▶ [EXERCISE DATA]:
##############################

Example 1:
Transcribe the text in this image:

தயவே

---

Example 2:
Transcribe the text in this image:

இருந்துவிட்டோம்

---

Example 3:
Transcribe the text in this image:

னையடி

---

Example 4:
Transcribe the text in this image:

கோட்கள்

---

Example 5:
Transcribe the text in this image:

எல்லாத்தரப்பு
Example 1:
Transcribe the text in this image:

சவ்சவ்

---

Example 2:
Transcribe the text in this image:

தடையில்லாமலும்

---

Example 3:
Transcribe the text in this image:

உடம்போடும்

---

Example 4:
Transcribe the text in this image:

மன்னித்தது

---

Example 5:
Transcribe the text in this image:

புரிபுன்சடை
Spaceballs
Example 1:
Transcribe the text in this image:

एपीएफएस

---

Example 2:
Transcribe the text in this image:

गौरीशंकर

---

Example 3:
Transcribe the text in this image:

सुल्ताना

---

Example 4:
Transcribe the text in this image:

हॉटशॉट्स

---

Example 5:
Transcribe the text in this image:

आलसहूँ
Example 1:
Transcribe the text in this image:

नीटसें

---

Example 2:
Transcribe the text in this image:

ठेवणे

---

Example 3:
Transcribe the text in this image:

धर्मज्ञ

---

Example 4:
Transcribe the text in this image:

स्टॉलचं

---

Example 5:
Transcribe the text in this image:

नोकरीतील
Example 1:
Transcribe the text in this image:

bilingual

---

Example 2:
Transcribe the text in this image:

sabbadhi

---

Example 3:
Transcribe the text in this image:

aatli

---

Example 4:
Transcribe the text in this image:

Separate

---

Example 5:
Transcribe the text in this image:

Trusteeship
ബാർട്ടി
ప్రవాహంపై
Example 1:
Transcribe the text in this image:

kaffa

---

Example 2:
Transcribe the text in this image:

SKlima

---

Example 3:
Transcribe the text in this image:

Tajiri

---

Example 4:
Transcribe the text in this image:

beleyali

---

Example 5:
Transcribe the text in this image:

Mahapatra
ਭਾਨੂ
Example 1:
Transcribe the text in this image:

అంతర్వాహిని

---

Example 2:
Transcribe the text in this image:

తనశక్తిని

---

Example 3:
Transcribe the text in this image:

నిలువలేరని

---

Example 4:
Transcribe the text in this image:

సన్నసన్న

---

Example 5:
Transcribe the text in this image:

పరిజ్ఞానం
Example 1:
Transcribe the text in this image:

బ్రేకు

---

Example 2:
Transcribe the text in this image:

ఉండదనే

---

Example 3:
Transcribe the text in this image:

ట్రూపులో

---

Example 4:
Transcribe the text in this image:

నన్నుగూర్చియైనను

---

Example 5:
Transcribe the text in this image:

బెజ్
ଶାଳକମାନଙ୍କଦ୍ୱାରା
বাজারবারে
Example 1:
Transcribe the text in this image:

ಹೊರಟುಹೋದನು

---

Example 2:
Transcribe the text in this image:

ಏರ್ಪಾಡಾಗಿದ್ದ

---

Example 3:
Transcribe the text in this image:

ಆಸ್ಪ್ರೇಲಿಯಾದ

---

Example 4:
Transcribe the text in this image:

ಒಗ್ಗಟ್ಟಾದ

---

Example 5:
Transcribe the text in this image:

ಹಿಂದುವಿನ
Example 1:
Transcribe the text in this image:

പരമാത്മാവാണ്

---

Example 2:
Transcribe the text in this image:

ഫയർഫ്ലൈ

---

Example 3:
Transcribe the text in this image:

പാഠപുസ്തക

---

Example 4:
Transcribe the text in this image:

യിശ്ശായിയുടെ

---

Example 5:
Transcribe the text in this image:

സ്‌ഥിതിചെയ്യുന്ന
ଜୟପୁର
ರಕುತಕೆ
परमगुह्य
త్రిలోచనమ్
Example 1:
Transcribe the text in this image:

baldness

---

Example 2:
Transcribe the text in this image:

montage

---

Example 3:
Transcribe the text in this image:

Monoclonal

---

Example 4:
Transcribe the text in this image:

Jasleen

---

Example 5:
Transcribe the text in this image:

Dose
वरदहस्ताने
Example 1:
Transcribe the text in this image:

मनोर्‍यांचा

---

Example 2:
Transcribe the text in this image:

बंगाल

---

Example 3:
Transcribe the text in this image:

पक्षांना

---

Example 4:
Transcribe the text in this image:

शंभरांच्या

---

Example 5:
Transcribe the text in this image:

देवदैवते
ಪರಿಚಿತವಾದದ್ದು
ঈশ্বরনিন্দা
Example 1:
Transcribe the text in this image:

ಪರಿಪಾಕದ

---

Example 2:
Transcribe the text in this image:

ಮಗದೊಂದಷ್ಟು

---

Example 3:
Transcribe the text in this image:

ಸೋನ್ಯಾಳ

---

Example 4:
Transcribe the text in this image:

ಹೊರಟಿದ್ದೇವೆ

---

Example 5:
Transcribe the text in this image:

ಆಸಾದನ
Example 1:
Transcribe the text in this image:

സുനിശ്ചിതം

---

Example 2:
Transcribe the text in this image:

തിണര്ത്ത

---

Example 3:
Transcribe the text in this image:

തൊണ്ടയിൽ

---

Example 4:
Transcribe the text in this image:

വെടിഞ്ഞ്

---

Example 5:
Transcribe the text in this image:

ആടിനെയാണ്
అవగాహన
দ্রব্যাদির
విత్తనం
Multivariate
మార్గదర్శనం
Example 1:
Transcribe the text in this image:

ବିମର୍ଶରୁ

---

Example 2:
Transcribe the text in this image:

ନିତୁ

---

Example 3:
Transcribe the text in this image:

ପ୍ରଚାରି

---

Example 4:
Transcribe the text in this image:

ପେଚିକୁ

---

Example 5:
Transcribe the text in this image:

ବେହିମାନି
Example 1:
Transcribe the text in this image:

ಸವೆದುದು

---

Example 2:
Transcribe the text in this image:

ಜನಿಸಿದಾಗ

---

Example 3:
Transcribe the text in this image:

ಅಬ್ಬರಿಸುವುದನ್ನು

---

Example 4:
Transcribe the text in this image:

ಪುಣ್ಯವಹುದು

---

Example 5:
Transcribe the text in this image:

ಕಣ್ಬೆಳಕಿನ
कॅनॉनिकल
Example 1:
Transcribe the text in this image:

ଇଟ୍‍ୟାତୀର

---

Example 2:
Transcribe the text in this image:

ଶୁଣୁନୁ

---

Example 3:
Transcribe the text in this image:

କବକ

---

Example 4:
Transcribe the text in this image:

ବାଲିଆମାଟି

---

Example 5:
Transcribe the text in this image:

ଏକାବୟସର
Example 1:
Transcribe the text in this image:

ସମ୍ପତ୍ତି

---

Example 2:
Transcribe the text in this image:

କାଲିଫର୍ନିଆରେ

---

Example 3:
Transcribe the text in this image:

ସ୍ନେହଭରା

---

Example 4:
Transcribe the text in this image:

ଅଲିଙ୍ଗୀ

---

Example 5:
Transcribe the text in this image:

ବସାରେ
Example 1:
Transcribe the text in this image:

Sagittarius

##############################

▶ [WORK INSTRUCTION]:
Each line of the listing has to be repeated exactly in the reply.

▶ [WRITTEN ANSWER]:
Example 1:
Transcribe the text in this image:

தயவே

---

Example 2:
Transcribe the text in this image:

இருந்துவிட்டோம்

---

Example 3:
Transcribe the text in this image:

னையடி

---

Example 4:
Transcribe the text in this image:

கோட்கள்

---

Example 5:
Transcribe the text in this image:

எல்லாத்தரப்பு
Example 1:
Transcribe the text in this image:

சவ்சவ்

---

Example 2:
Transcribe the text in this image:

தடையில்லாமலும்

---

Example 3:
Transcribe the text in this image:

உடம்போடும்

---

Example 4:
Transcribe the text in this image:

மன்னித்தது

---

Example 5:
Transcribe the text in this image:

புரிபுன்சடை
Spaceballs
Example 1:
Transcribe the text in this image:

एपीएफएस

---

Example 2:
Transcribe the text in this image:

गौरीशंकर

---

Example 3:
Transcribe the text in this image:

सुल्ताना

---

Example 4:
Transcribe the text in this image:

हॉटशॉट्स

---

Example 5:
Transcribe the text in this image:

आलसहूँ
Example 1:
Transcribe the text in this image:

नीटसें

---

Example 2:
Transcribe the text in this image:

ठेवणे

---

Example 3:
Transcribe the text in this image:

धर्मज्ञ

---

Example 4:
Transcribe the text in this image:

स्टॉलचं

---

Example 5:
Transcribe the text in this image:

नोकरीतील
Example 1:
Transcribe the text in this image:

bilingual

---

Example 2:
Transcribe the text in this image:

sabbadhi

---

Example 3:
Transcribe the text in this image:

aatli

---

Example 4:
Transcribe the text in this image:

Separate

---

Example 5:
Transcribe the text in this image:

Trusteeship
ബാർട്ടി
ప్రవాహంపై
Example 1:
Transcribe the text in this image:

kaffa

---

Example 2:
Transcribe the text in this image:

SKlima

---

Example 3:
Transcribe the text in this image:

Tajiri

---

Example 4:
Transcribe the text in this image:

beleyali

---

Example 5:
Transcribe the text in this image:

Mahapatra
ਭਾਨੂ
Example 1:
Transcribe the text in this image:

అంతర్వాహిని

---

Example 2:
Transcribe the text in this image:

తనశక్తిని

---

Example 3:
Transcribe the text in this image:

నిలువలేరని

---

Example 4:
Transcribe the text in this image:

సన్నసన్న

---

Example 5:
Transcribe the text in this image:

పరిజ్ఞానం
Example 1:
Transcribe the text in this image:

బ్రేకు

---

Example 2:
Transcribe the text in this image:

ఉండదనే

---

Example 3:
Transcribe the text in this image:

ట్రూపులో

---

Example 4:
Transcribe the text in this image:

నన్నుగూర్చియైనను

---

Example 5:
Transcribe the text in this image:

బెజ్
ଶାଳକମାନଙ୍କଦ୍ୱାରା
বাজারবারে
Example 1:
Transcribe the text in this image:

ಹೊರಟುಹೋದನು

---

Example 2:
Transcribe the text in this image:

ಏರ್ಪಾಡಾಗಿದ್ದ

---

Example 3:
Transcribe the text in this image:

ಆಸ್ಪ್ರೇಲಿಯಾದ

---

Example 4:
Transcribe the text in this image:

ಒಗ್ಗಟ್ಟಾದ

---

Example 5:
Transcribe the text in this image:

ಹಿಂದುವಿನ
Example 1:
Transcribe the text in this image:

പരമാത്മാവാണ്

---

Example 2:
Transcribe the text in this image:

ഫയർഫ്ലൈ

---

Example 3:
Transcribe the text in this image:

പാഠപുസ്തക

---

Example 4:
Transcribe the text in this image:

യിശ്ശായിയുടെ

---

Example 5:
Transcribe the text in this image:

സ്‌ഥിതിചെയ്യുന്ന
ଜୟପୁର
ರಕುತಕೆ
परमगुह्य
త్రిలోచనమ్
Example 1:
Transcribe the text in this image:

baldness

---

Example 2:
Transcribe the text in this image:

montage

---

Example 3:
Transcribe the text in this image:

Monoclonal

---

Example 4:
Transcribe the text in this image:

Jasleen

---

Example 5:
Transcribe the text in this image:

Dose
वरदहस्ताने
Example 1:
Transcribe the text in this image:

मनोर्‍यांचा

---

Example 2:
Transcribe the text in this image:

बंगाल

---

Example 3:
Transcribe the text in this image:

पक्षांना

---

Example 4:
Transcribe the text in this image:

शंभरांच्या

---

Example 5:
Transcribe the text in this image:

देवदैवते
ಪರಿಚಿತವಾದದ್ದು
ঈশ্বরনিন্দা
Example 1:
Transcribe the text in this image:

ಪರಿಪಾಕದ

---

Example 2:
Transcribe the text in this image:

ಮಗದೊಂದಷ್ಟು

---

Example 3:
Transcribe the text in this image:

ಸೋನ್ಯಾಳ

---

Example 4:
Transcribe the text in this image:

ಹೊರಟಿದ್ದೇವೆ

---

Example 5:
Transcribe the text in this image:

ಆಸಾದನ
Example 1:
Transcribe the text in this image:

സുനിശ്ചിതം

---

Example 2:
Transcribe the text in this image:

തിണര്ത്ത

---

Example 3:
Transcribe the text in this image:

തൊണ്ടയിൽ

---

Example 4:
Transcribe the text in this image:

വെടിഞ്ഞ്

---

Example 5:
Transcribe the text in this image:

ആടിനെയാണ്
అవగాహన
দ্রব্যাদির
విత్తనం
Multivariate
మార్గదర్శనం
Example 1:
Transcribe the text in this image:

ବିମର୍ଶରୁ

---

Example 2:
Transcribe the text in this image:

ନିତୁ

---

Example 3:
Transcribe the text in this image:

ପ୍ରଚାରି

---

Example 4:
Transcribe the text in this image:

ପେଚିକୁ

---

Example 5:
Transcribe the text in this image:

ବେହିମାନି
Example 1:
Transcribe the text in this image:

ಸವೆದುದು

---

Example 2:
Transcribe the text in this image:

ಜನಿಸಿದಾಗ

---

Example 3:
Transcribe the text in this image:

ಅಬ್ಬರಿಸುವುದನ್ನು

---

Example 4:
Transcribe the text in this image:

ಪುಣ್ಯವಹುದು

---

Example 5:
Transcribe the text in this image:

ಕಣ್ಬೆಳಕಿನ
कॅनॉनिकल
Example 1:
Transcribe the text in this image:

ଇଟ୍‍ୟାତୀର

---

Example 2:
Transcribe the text in this image:

ଶୁଣୁନୁ

---

Example 3:
Transcribe the text in this image:

କବକ

---

Example 4:
Transcribe the text in this image:

ବାଲିଆମାଟି

---

Example 5:
Transcribe the text in this image:

ଏକାବୟସର
Example 1:
Transcribe the text in this image:

ସମ୍ପତ୍ତି

---

Example 2:
Transcribe the text in this image:

କାଲିଫର୍ନିଆରେ

---

Example 3:
Transcribe the text in this image:

ସ୍ନେହଭରା

---

Example 4:
Transcribe the text in this image:

ଅଲିଙ୍ଗୀ

---

Example 5:
Transcribe the text in this image:

ବସାରେ
Example 1:
Transcribe the text in this image:

Sagittarius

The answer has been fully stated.